A Lua realiza dois movimentos ao mesmo tempo: gira em torno de si mesma e orbita a Terra. Ambos levam exatamente o mesmo período, cerca de 27,3 dias. Esse sincronismo faz com que sempre a mesma face fique voltada para o planeta, enquanto a outra permanece oculta.
Esse equilíbrio foi alcançado ao longo de milhões de anos por influência da gravidade da Terra, que desacelerou a rotação da Lua até que os dois movimentos se igualassem.
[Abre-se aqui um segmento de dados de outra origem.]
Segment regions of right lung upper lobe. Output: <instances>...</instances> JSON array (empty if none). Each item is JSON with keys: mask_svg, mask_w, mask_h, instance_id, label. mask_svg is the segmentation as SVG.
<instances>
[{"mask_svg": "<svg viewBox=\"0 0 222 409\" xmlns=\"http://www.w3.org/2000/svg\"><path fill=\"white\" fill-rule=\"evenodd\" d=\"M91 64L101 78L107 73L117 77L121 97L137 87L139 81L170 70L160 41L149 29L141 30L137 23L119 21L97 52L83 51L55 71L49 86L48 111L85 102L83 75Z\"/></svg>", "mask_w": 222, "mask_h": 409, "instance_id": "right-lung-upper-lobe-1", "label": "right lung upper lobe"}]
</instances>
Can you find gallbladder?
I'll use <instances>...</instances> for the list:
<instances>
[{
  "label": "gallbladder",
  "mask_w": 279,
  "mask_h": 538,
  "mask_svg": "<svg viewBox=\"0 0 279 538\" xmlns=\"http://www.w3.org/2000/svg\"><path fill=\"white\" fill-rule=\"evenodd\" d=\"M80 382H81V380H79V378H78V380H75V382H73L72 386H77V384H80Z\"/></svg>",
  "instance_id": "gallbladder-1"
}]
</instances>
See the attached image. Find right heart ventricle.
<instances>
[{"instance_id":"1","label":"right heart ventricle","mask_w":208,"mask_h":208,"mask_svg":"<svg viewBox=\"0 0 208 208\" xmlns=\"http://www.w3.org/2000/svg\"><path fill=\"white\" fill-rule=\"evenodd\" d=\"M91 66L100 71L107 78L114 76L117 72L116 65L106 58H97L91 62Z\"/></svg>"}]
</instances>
Outro ponto que gera confusão é a diferença entre “lado oculto” e “lado escuro”. O primeiro se refere à região que não pode ser vista da Terra, enquanto o segundo indica apenas áreas que estão temporariamente sem iluminação solar, algo que ocorre em qualquer parte da Lua durante seu ciclo.
O lado oculto também apresenta características diferentes da face visível. Ele possui menos áreas planas e é marcado por grande quantidade de crateras, além de uma crosta mais espessa.
Durante a trajetória da Artemis II, os astronautas devem passar por essa região, ficando temporariamente sem comunicação com a Terra, já que a própria Lua bloqueia os sinais de rádio. A missão representa uma nova oportunidade de observação direta dessa área, vista por humanos pela última vez na década de 1970.